Lemon laws and auto dealer malfeasance
Auto dealer fraud and lemon law solutions provide options for customers who feel cheated. Hopefully, a would-be customer may pick up on dubious tactics before leasing, avoiding any hassles.
Does the dealer intend to remove the down payment or trade-in from the lease contract? Taking the capitalized cost reduction out of the paperwork could lead to this loss, and such action might be a dire red flag. However, not everyone picks up on changes to a contract’s wording.
Most people can figure out when the price goes up. If the dealer ups the lease price after negotiating for a lower one, maybe the deal isn’t worth accepting. When the dealership’s representative attempts to pressure a potential lessee to sign, that could be another reason to consider taking one’s business elsewhere.

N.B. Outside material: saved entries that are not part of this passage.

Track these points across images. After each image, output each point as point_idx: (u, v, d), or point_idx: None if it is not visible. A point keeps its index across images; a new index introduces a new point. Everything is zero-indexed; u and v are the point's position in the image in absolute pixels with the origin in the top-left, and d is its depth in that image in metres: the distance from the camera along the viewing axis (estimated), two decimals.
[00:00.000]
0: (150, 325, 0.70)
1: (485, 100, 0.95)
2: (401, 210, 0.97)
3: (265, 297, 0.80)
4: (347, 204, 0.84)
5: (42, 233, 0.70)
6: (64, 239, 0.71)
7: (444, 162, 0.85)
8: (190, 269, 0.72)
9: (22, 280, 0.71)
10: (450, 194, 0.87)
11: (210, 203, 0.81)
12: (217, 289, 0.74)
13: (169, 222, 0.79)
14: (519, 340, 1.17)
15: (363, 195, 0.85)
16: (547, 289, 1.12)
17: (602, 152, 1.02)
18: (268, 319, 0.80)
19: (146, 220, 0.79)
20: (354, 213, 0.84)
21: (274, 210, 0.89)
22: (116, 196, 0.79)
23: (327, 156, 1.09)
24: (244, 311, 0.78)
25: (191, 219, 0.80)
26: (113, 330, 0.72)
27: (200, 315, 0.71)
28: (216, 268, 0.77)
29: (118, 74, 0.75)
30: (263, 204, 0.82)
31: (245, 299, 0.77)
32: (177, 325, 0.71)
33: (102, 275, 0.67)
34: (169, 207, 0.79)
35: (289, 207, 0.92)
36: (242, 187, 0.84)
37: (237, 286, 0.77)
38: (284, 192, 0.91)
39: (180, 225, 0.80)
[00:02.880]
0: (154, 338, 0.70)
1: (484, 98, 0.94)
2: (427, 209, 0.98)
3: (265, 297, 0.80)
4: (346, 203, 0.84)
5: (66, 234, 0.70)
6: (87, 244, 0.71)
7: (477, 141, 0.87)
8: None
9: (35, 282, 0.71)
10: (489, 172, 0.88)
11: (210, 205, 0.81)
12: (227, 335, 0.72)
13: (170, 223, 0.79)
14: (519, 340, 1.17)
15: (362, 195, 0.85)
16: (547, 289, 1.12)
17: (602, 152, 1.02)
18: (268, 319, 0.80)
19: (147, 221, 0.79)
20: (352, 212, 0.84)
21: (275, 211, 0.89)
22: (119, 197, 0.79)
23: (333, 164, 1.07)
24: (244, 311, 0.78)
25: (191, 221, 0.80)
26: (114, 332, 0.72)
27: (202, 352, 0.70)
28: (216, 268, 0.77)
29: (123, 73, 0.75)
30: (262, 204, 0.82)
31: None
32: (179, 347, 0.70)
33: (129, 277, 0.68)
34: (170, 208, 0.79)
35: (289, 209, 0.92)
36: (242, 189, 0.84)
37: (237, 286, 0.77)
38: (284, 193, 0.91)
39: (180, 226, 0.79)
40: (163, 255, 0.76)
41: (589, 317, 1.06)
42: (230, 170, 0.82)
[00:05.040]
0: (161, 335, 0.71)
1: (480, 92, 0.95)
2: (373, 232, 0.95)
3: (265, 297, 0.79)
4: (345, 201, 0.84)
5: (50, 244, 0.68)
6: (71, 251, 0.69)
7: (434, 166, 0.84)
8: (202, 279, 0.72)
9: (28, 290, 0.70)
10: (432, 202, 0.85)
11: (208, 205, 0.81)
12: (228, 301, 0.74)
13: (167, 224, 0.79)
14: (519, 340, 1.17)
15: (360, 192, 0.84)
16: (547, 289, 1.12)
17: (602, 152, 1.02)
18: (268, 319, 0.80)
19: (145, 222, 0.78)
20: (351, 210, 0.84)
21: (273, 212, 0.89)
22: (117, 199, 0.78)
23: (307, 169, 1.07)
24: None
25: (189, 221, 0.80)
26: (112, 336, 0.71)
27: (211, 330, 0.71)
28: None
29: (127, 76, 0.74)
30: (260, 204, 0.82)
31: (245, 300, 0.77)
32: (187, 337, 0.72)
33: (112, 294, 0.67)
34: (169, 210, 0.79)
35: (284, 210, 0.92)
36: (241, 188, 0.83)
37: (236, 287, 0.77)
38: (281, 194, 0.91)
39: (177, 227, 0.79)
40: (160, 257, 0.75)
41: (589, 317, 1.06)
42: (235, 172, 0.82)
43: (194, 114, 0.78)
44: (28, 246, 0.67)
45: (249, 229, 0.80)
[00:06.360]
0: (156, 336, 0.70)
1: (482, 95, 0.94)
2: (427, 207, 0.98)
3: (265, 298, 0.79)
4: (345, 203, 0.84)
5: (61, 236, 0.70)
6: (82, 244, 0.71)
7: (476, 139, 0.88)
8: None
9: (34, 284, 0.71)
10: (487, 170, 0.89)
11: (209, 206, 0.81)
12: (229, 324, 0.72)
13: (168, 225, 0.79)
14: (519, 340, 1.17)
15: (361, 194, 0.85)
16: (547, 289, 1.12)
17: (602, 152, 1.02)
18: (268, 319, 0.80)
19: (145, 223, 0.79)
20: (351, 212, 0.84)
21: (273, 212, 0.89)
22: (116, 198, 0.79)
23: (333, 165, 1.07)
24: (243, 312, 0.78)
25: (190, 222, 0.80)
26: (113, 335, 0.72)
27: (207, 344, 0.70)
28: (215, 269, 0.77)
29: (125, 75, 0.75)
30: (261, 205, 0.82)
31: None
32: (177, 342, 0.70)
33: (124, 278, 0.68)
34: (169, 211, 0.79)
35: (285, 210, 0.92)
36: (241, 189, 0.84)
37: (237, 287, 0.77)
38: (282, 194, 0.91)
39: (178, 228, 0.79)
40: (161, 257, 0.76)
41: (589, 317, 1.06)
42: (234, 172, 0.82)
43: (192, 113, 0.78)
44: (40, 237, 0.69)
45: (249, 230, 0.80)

Other dubious dealership practices
“You get what you pay for” includes added features and helpful perks. Adding costs for roadside assistance and added safety items might be acceptable when accompanied by disclosures. Driving up the lease price with hidden and possibly unnecessary features could be troubling.
Is there an attempt to add months to the lease? Such a practice might seek to lower the monthly payments, but the reduced price may create the perception of a less expensive vehicle. If the dealership hides the added months in the contract, such behavior could be concerning.